Now consider how we would compute a price index for each time period. We would construct a basket of goods and determine the price of that basket in each time period, then adjust prices until that basket has a constant price.

Here, the basket would probably be what people bought in 1940-1950: 1 house, 10,000 meals, and 400 music performances.

In 1950, this basket cost $10,000+$10,000+$100 = $21,000.

In 2000, this basket cost $200,000+$50,000+$400 = $150,400.

This means that our inflation adjustment is $150,400/$21,000 = 7 to 1. This means that we would estimate the real per-capita GDP in 1950 at about $14,700. And indeed, that’s about the actual estimate of real per-capita GDP in 1950.

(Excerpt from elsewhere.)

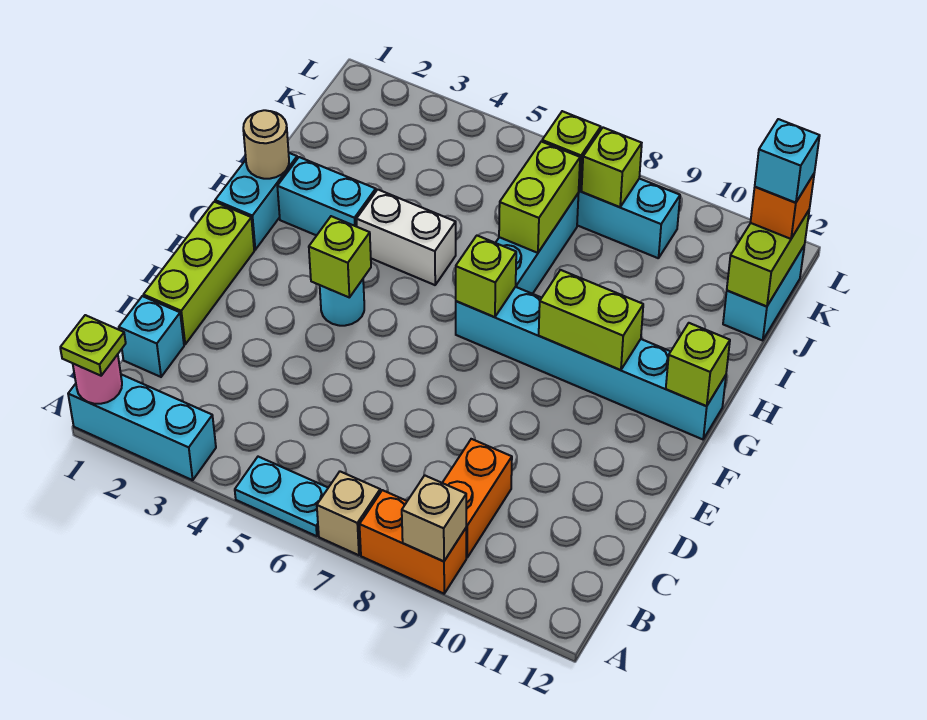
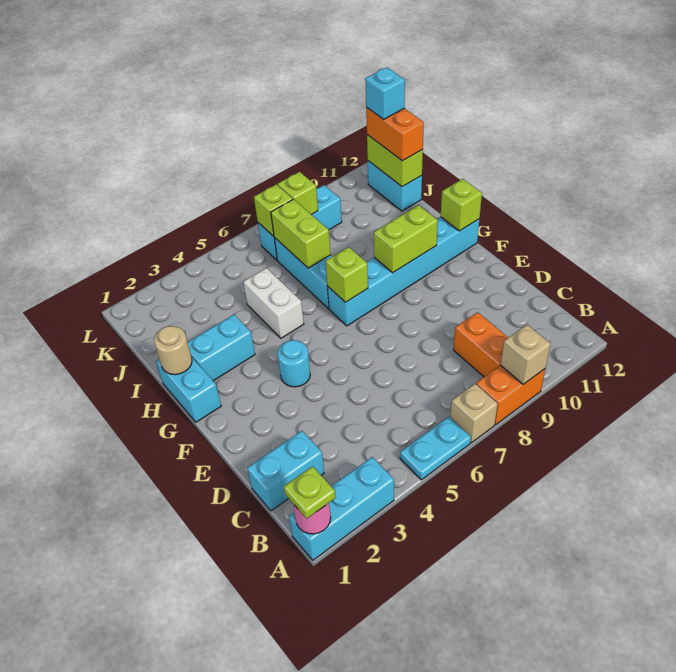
cyan 1x1 brick [119,296,184,377] -> cyan 1x2 brick [247,431,324,511]
lime 1x3 brick [144,202,254,344] -> none
lime 1x1 brick [309,216,371,297] -> none
white 1x2 brick [356,190,456,285] -> white 1x2 brick turned to [243,268,304,338]
orange 1x1 brick [750,174,814,239] -> orange 1x2 brick [366,107,424,161]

So, what would we say about productivity?

Sales of houses in 1950 were 1 per person, costing 10,000 worker hours.

Sales of food in 1950 were 10,000 per person, costing 10,000 worker hours.

Sales of music in 1950 were 400 per person, costing 4,000 worker hours.

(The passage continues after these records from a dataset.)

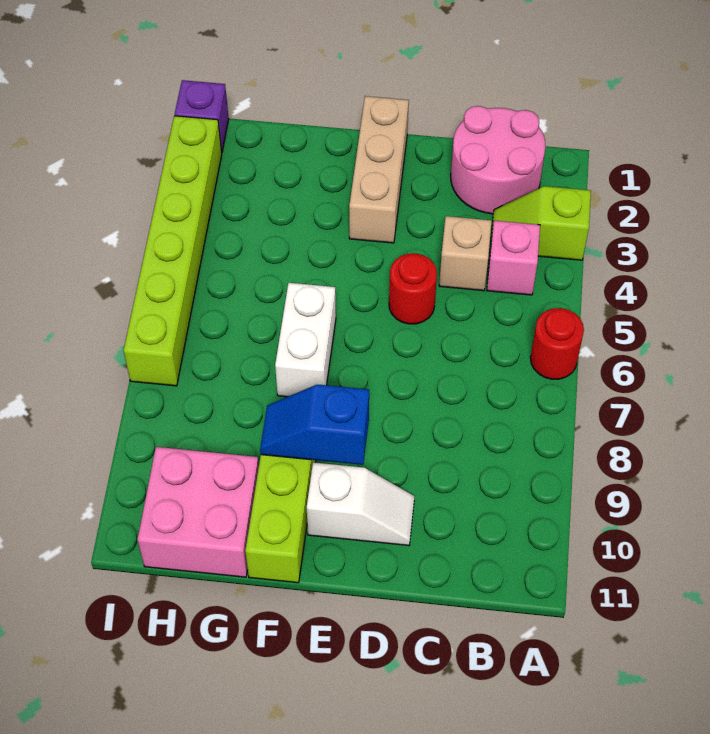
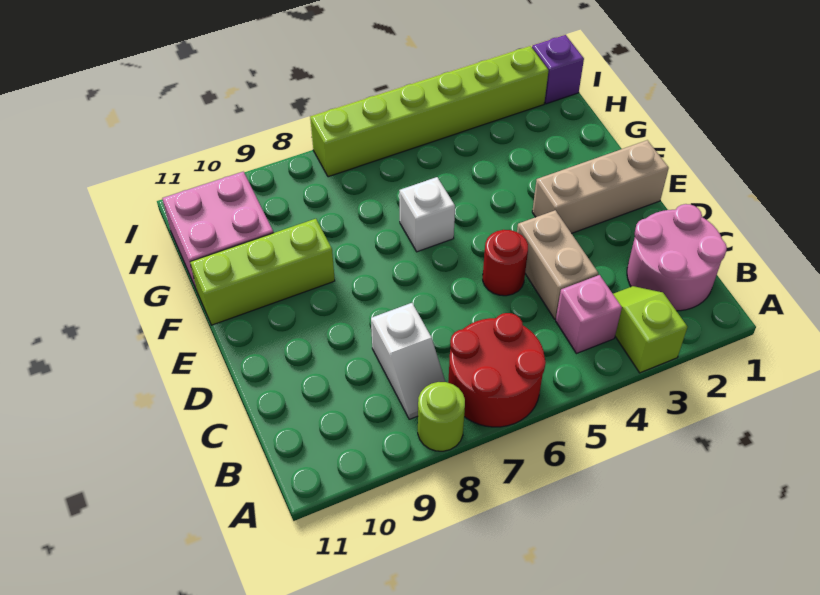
red 1x1 round brick [530,308,584,379] -> red 2x2 round brick [448,313,546,427]
none -> lime 1x1 round brick [418,382,465,451]
tan 1x1 brick [439,216,492,291] -> tan 1x2 brick [517,210,598,319]
white 1x2 slope [307,462,414,546] -> white 1x2 slope moved to [371,303,445,419]
blue 1x2 slope [260,385,369,465] -> none
white 1x2 brick [275,283,336,397] -> white 1x1 brick [399,177,455,252]

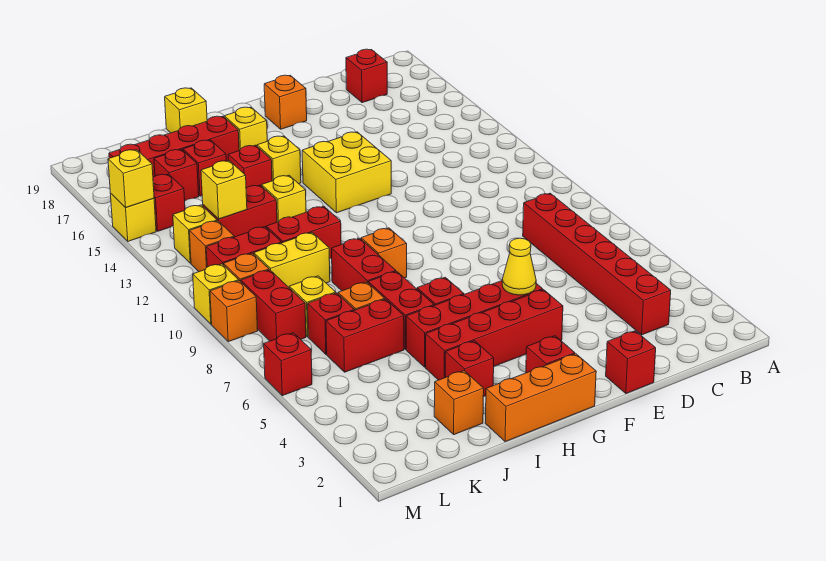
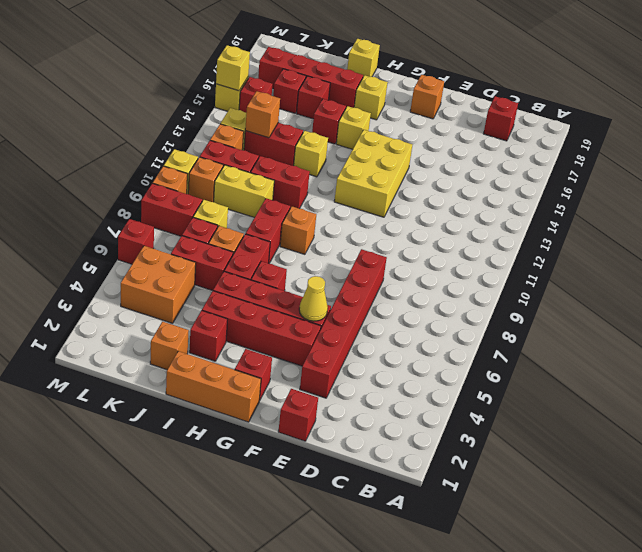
red 1x6 brick [523,193,671,335] -> red 1x6 brick moved to [300,249,387,398]
yellow 2x2 brick [302,132,391,213] -> yellow 2x3 brick [334,130,413,217]
none -> orange 2x2 brick [121,246,196,323]
yellow 1x1 brick [201,161,247,219] -> orange 1x1 brick [245,91,280,138]
red 1x2 brick [241,270,306,341] -> red 1x2 brick turned to [141,183,202,236]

Worker hours per person are therefore 24,000.

Sales of houses in 2000 were 1 per person, costing 10,000 worker hours.

Sales of food in 2000 were 10,000 per person, costing 1,000 worker hours.

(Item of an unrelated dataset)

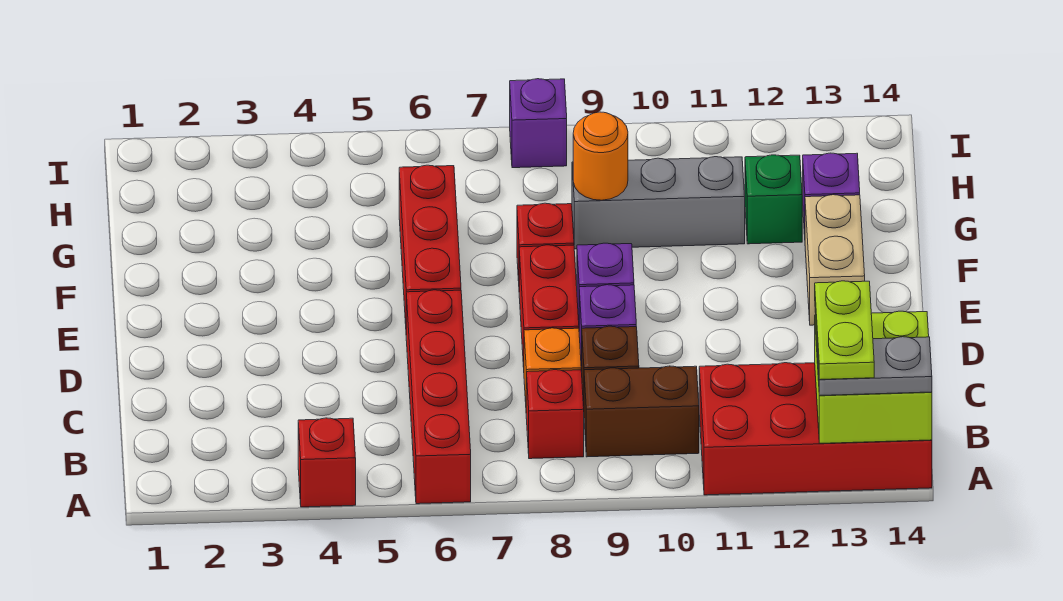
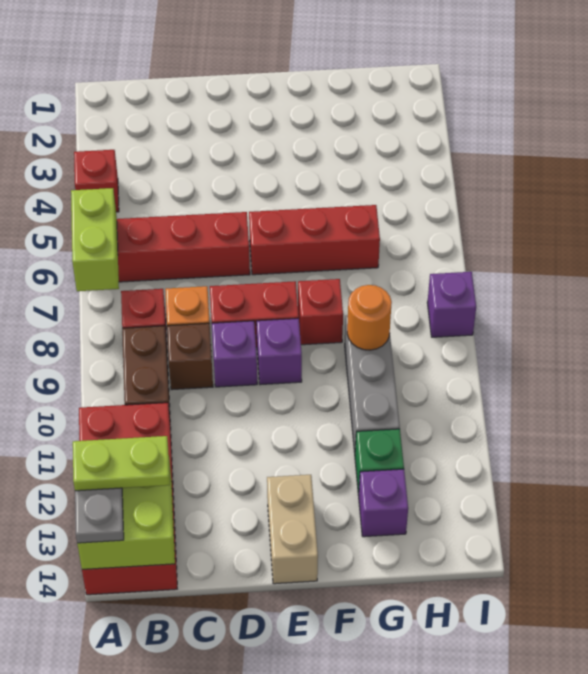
none -> lime 1x2 brick [71,188,119,291]
tan 1x2 brick [805,195,865,325] -> tan 1x2 brick turned to [267,475,318,584]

Sales of music in 2000 were 250,000 per person, costing 25,000 worker hours.

Worker hours per person are therefore 36,000.

Therefore we would estimate that productivity rose from $14,700/24,000 = $0.61 per worker-hour to $50,000/36,000 = $1.40 per worker-hour. This is an annual growth rate of about 1.7%, which is again, pretty close to the actual estimate of productivity growth. For such a highly stylized model, my figures are doing remarkably well. (Honestly, better than I thought they would!)

But think about how much actual productivity rose, at least in the industries where it did.

We produce 10 times as much food per worker hour after 50 years, which is an annual growth rate of 4.7%, or three times the estimated growth rate.

We produce 10,000 times as much music per worker hour after 50 years, which is an annual growth rate of over 20%, or almost twelve times the estimated growth rate.

Moreover, should music producers be worried about losing their jobs to automation? Absolutely! People simply won’t be able to listen to much more music than they already are, so any continued increases in music productivity are going to make musicians lose jobs. And that was already allowing for music consumption to increase by a factor of over 600.

Of course, the real world has a lot more industries than this, and everything is a lot more complicated. We do actually substitute across some of those industries, unlike in this model.

But I hope I’ve gotten at least the basic point across that when things become drastically cheaper as technological progress often does, simply adjusting for inflation doesn’t do the job. One dollar of music today isn’t the same thing as one dollar of music a century ago, even if you inflation-adjust their dollars to match ours. We ought to be measuring in hours of music; an hour of music is much the same thing as an hour of music a century ago.

And likewise, that secretary/weather forecaster/news reporter/accountant/musician/filmmaker in your pocket that you call a “smartphone” really ought to be counted as more than just a simple inflation adjustment on its market price. The fact that it is mind-bogglingly cheaper to get these services than it used to be is the technological progress we care about; it’s not some statistical artifact to be removed by proper measurement.

Combine that with actually measuring the hours of real, productive work, and I think you’ll find that productivity is still rising quite rapidly, and that we should still be worried about what automation is going to do to our jobs.